Written exercise:
Restate every entry word for word.

— BEGIN Raw records —

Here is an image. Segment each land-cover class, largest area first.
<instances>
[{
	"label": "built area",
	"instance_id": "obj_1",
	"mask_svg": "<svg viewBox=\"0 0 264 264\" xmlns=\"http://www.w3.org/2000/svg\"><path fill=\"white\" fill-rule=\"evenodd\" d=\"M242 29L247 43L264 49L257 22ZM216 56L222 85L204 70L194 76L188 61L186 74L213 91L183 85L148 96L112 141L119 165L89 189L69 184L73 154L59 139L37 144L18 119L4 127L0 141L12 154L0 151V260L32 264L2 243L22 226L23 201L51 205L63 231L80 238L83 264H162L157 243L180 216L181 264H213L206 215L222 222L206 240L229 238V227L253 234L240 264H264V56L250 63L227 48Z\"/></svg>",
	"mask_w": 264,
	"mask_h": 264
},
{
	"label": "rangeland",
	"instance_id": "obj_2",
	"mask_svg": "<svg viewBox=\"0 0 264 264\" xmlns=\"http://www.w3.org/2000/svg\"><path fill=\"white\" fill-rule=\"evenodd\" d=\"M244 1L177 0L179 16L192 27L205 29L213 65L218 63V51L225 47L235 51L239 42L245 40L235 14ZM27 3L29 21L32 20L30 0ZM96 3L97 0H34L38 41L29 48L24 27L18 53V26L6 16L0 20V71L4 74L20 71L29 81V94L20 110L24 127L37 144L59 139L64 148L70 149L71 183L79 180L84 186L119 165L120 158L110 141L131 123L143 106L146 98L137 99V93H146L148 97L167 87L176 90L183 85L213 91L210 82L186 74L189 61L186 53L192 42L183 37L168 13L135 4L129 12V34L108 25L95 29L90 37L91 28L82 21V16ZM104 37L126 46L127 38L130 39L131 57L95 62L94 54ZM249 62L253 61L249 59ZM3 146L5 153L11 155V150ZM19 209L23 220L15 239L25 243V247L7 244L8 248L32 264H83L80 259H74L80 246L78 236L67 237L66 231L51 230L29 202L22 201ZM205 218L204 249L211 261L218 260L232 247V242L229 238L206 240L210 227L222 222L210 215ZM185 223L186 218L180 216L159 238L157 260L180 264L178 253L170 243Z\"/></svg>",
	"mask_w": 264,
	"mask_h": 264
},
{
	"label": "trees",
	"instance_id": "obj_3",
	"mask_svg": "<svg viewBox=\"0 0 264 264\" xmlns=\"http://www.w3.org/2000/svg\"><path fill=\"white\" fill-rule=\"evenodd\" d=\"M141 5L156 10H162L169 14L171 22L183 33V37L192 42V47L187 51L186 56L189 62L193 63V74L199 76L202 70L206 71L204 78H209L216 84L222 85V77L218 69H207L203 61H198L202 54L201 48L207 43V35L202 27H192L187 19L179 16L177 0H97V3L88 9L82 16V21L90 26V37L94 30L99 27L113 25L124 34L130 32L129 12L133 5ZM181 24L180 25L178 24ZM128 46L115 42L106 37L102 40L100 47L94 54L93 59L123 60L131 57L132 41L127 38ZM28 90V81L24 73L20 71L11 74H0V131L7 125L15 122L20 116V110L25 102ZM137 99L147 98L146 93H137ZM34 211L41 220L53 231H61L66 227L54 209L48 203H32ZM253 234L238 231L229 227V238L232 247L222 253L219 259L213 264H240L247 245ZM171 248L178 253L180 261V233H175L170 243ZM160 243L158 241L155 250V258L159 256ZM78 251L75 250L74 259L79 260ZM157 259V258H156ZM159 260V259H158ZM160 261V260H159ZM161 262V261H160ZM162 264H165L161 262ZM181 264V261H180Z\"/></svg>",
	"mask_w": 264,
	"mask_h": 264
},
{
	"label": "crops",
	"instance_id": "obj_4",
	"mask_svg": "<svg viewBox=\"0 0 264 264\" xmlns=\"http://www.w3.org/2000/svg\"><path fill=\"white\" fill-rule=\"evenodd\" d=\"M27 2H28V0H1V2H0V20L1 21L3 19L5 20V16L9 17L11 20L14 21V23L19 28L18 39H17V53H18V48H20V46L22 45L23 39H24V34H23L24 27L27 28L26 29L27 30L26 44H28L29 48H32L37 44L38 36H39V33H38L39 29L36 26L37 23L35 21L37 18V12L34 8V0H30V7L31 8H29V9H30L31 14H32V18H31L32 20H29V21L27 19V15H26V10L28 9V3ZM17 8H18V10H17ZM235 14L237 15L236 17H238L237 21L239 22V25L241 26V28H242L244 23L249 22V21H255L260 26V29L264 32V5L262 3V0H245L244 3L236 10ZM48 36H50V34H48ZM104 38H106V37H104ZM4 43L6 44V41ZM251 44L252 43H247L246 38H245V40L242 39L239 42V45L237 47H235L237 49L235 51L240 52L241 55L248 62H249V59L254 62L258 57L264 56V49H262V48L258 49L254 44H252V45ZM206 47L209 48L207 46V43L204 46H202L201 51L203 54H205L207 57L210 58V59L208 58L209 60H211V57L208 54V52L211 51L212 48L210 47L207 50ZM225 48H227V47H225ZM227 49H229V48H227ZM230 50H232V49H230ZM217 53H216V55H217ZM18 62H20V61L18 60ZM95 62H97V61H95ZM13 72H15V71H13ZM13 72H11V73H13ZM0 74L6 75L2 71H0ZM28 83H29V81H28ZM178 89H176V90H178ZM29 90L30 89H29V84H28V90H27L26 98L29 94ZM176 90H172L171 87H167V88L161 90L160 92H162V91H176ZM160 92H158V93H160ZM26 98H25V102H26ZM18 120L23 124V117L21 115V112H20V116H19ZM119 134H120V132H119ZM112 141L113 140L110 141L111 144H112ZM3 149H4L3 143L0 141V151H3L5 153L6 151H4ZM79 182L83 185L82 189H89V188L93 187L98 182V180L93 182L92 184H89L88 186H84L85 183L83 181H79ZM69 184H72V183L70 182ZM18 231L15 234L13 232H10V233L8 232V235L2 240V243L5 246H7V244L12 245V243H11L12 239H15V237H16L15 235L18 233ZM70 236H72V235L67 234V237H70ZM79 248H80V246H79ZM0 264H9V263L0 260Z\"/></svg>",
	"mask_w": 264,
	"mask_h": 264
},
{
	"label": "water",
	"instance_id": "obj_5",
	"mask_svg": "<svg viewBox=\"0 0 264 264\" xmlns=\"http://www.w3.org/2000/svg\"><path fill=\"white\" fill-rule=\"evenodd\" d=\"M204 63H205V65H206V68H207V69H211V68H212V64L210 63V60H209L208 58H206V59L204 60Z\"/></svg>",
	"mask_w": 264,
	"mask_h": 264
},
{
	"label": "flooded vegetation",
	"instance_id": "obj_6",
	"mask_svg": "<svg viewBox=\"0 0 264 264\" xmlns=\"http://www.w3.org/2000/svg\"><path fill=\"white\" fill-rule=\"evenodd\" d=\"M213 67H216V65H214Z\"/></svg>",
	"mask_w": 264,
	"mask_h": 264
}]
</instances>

— END Raw records —

Exercise result:
Here is an image. Segment each land-cover class, largest area first.
<instances>
[{
	"label": "built area",
	"instance_id": "obj_1",
	"mask_svg": "<svg viewBox=\"0 0 264 264\" xmlns=\"http://www.w3.org/2000/svg\"><path fill=\"white\" fill-rule=\"evenodd\" d=\"M242 29L247 43L264 49L257 22ZM216 56L222 85L204 70L194 76L188 61L186 74L213 91L183 85L148 96L112 141L119 165L89 189L69 184L73 154L59 139L37 144L18 119L4 127L0 141L12 154L0 151V260L32 264L2 243L22 226L23 201L51 205L63 231L80 238L83 264H162L157 243L180 216L181 264H213L206 215L222 222L206 240L229 238V227L253 234L240 264H264V56L250 63L227 48Z\"/></svg>",
	"mask_w": 264,
	"mask_h": 264
},
{
	"label": "rangeland",
	"instance_id": "obj_2",
	"mask_svg": "<svg viewBox=\"0 0 264 264\" xmlns=\"http://www.w3.org/2000/svg\"><path fill=\"white\" fill-rule=\"evenodd\" d=\"M244 1L177 0L179 16L192 27L205 29L213 65L218 63V51L225 47L235 51L239 42L245 40L235 14ZM27 3L29 21L32 20L30 0ZM96 3L97 0H34L38 41L29 48L24 27L18 53V26L6 16L0 20V71L4 74L20 71L29 81V94L20 110L24 127L37 144L59 139L64 148L70 149L71 183L79 180L84 186L119 165L120 158L110 141L131 123L143 106L146 98L137 99V93H146L148 97L167 87L176 90L183 85L213 91L210 82L186 74L189 61L186 53L192 42L183 37L168 13L135 4L129 12V34L108 25L95 29L90 37L91 28L82 21V16ZM104 37L126 46L127 38L130 39L131 57L95 62L94 54ZM249 62L253 61L249 59ZM3 146L5 153L11 155V150ZM19 209L23 220L15 239L25 243V247L7 244L8 248L32 264H83L80 259H74L80 246L78 236L67 237L66 231L51 230L29 202L22 201ZM205 218L204 249L211 261L218 260L232 247V242L229 238L206 240L210 227L222 222L210 215ZM185 223L186 218L180 216L159 238L157 260L180 264L178 253L170 243Z\"/></svg>",
	"mask_w": 264,
	"mask_h": 264
},
{
	"label": "trees",
	"instance_id": "obj_3",
	"mask_svg": "<svg viewBox=\"0 0 264 264\" xmlns=\"http://www.w3.org/2000/svg\"><path fill=\"white\" fill-rule=\"evenodd\" d=\"M141 5L156 10H162L169 14L171 22L183 33V37L192 42V47L187 51L186 56L189 62L193 63V74L199 76L202 70L206 71L204 78H209L216 84L222 85V77L218 69H207L203 61H198L202 54L201 48L207 43V35L202 27H192L187 19L179 16L177 0H97V3L88 9L82 16V21L90 26V37L94 30L99 27L113 25L124 34L130 32L129 12L133 5ZM181 24L180 25L178 24ZM128 46L115 42L106 37L102 40L100 47L94 54L93 59L123 60L131 57L132 41L127 38ZM28 90V81L24 73L20 71L11 74H0V131L7 125L15 122L20 116V110L25 102ZM137 99L147 98L146 93H137ZM34 211L41 220L53 231H61L66 227L54 209L48 203H32ZM253 234L238 231L229 227V238L232 247L222 253L219 259L213 264H240L247 245ZM171 248L178 253L180 261V233H175L170 243ZM160 243L158 241L155 250V258L159 256ZM78 251L75 250L74 259L79 260ZM157 259V258H156ZM159 260V259H158ZM160 261V260H159ZM161 262V261H160ZM162 264H165L161 262ZM181 264V261H180Z\"/></svg>",
	"mask_w": 264,
	"mask_h": 264
},
{
	"label": "crops",
	"instance_id": "obj_4",
	"mask_svg": "<svg viewBox=\"0 0 264 264\" xmlns=\"http://www.w3.org/2000/svg\"><path fill=\"white\" fill-rule=\"evenodd\" d=\"M27 2H28V0H1V2H0V20L1 21L3 19L5 20V16L9 17L11 20L14 21V23L19 28L18 39H17V53H18V48H20V46L22 45L23 39H24V34H23L24 27L27 28L26 29L27 30L26 44H28L29 48H32L37 44L38 36H39V33H38L39 29L36 26L37 23L35 21L37 18V12L34 8V0H30V7L31 8H29V9H30L31 14H32V18H31L32 20H29V21L27 19V15H26V10L28 9V3ZM17 8H18V10H17ZM235 14L237 15L236 17H238L237 21L239 22V25L241 26V28H242L244 23L249 22V21H255L260 26V29L264 32V5L262 3V0H245L244 3L236 10ZM48 36H50V34H48ZM104 38H106V37H104ZM4 43L6 44V41ZM251 44L252 43H247L246 38H245V40L242 39L239 42V45L237 47H235L237 49L235 51L240 52L241 55L248 62H249V59L254 62L258 57L264 56V49H262V48L258 49L254 44H252V45ZM206 47L209 48L207 46V43L204 46H202L201 51L203 54H205L207 57L210 58V59L208 58L209 60H211V57L208 54V52L211 51L212 48L210 47L207 50ZM225 48H227V47H225ZM227 49H229V48H227ZM230 50H232V49H230ZM217 53H216V55H217ZM18 62H20V61L18 60ZM95 62H97V61H95ZM13 72H15V71H13ZM13 72H11V73H13ZM0 74L6 75L2 71H0ZM28 83H29V81H28ZM178 89H176V90H178ZM29 90L30 89H29V84H28V90H27L26 98L29 94ZM176 90H172L171 87H167V88L161 90L160 92H162V91H176ZM160 92H158V93H160ZM26 98H25V102H26ZM18 120L23 124V117L21 115V112H20V116H19ZM119 134H120V132H119ZM112 141L113 140L110 141L111 144H112ZM3 149H4L3 143L0 141V151H3L5 153L6 151H4ZM79 182L83 185L82 189H89V188L93 187L98 182V180L93 182L92 184H89L88 186H84L85 183L83 181H79ZM69 184H72V183L70 182ZM18 231L15 234L13 232H10V233L8 232V235L2 240V243L5 246H7V244L12 245V243H11L12 239H15V237H16L15 235L18 233ZM70 236H72V235L67 234V237H70ZM79 248H80V246H79ZM0 264H9V263L0 260Z\"/></svg>",
	"mask_w": 264,
	"mask_h": 264
},
{
	"label": "water",
	"instance_id": "obj_5",
	"mask_svg": "<svg viewBox=\"0 0 264 264\" xmlns=\"http://www.w3.org/2000/svg\"><path fill=\"white\" fill-rule=\"evenodd\" d=\"M204 63H205V65H206V68H207V69H211V68H212V64L210 63V60H209L208 58H206V59L204 60Z\"/></svg>",
	"mask_w": 264,
	"mask_h": 264
},
{
	"label": "flooded vegetation",
	"instance_id": "obj_6",
	"mask_svg": "<svg viewBox=\"0 0 264 264\" xmlns=\"http://www.w3.org/2000/svg\"><path fill=\"white\" fill-rule=\"evenodd\" d=\"M213 67H216V65H214Z\"/></svg>",
	"mask_w": 264,
	"mask_h": 264
}]
</instances>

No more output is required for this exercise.